ABSTRACT:

Development of Enhanced Geothermal Systems (EGS) requires accurate predictions of flow rates and temperatures at production wells over time. The concept of EGS is simple; however, complications from heterogeneity and complexity of fracture pathways may lead to channeling, short-circuiting, and premature thermal breakthrough. In the EGS Collab project, we are establishing a suite of highly monitored and well characterized intermediate-scale (~10-20 m) field test beds along with fracture stimulation and interwell flow tests to better understand processes that control formation of effective subsurface heat exchangers. EGS Collab experiments will provide a means of testing tools and concepts that could later be employed under geothermal reservoir conditions at FORGE or elsewhere. Key to the project is using numerical simulations in the experiment design and interpretation of results. Our tests will be well-controlled, in situ experiments focused on rock fracture behavior and permeability enhancement. Our pre- and post-test modeling results of each field experiment compared with detailed measurements will allow for improved model prediction and validation. We will use comprehensive instrumentation to collect high-quality and high-resolution geophysical and other fracture characterization and fluid flow data. We will analyze these data and compare them with models and field observations to further elucidate the basic relationships between stress, induced seismicity, and permeability enhancement.
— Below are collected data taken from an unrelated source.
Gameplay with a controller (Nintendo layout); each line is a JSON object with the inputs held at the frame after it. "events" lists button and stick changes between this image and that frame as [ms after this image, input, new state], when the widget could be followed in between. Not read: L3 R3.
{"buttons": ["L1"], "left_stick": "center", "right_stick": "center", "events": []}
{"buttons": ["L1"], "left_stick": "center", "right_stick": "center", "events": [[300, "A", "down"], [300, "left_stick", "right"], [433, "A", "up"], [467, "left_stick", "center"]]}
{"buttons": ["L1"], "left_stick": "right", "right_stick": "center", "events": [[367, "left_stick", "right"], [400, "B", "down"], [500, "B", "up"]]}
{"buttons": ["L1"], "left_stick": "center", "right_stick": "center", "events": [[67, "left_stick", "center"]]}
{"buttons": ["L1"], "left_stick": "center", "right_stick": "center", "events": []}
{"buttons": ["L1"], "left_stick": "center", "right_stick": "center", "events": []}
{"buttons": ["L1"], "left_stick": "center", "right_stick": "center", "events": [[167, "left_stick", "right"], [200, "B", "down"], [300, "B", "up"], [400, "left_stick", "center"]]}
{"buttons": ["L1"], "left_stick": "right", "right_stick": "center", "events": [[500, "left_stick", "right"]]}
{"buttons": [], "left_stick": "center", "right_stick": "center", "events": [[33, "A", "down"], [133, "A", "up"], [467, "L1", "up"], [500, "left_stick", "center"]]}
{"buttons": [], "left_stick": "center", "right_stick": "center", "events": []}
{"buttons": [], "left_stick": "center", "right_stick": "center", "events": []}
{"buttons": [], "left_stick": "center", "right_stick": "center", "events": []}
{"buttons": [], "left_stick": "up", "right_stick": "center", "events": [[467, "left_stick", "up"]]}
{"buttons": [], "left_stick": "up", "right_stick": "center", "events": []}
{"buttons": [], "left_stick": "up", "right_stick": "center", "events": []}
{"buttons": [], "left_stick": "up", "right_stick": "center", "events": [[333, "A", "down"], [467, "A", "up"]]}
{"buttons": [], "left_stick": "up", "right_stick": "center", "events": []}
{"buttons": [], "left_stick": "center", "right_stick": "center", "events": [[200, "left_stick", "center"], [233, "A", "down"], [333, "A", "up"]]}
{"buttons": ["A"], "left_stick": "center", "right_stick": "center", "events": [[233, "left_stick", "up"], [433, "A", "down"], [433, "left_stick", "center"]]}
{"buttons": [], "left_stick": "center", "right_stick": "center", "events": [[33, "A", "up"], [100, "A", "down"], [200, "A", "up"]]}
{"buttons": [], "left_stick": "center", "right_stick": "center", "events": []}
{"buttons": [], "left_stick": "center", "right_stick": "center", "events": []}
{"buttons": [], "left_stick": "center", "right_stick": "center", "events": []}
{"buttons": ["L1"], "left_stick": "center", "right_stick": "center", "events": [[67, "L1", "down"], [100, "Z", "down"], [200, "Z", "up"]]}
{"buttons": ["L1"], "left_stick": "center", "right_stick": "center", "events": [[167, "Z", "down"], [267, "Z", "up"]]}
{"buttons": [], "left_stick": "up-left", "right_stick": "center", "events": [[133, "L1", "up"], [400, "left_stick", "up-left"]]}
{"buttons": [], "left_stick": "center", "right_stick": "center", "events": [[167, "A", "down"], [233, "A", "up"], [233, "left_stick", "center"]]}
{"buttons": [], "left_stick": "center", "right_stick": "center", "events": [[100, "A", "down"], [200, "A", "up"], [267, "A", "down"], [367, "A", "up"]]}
We will also observe and quantify other key governing parameters that impact permeability, and will attempt to understand how these parameters might change throughout the development and operation of an EGS project with the ultimate goal of enabling commercial viability of EGS. Our first set of experiments will be performed at the Sanford Underground Research Facility (SURF) in South Dakota. Our team is well underway with building the first field experiment test bed planned for this project, which is supported by the US Department of Energy's Geothermal Technologies Office.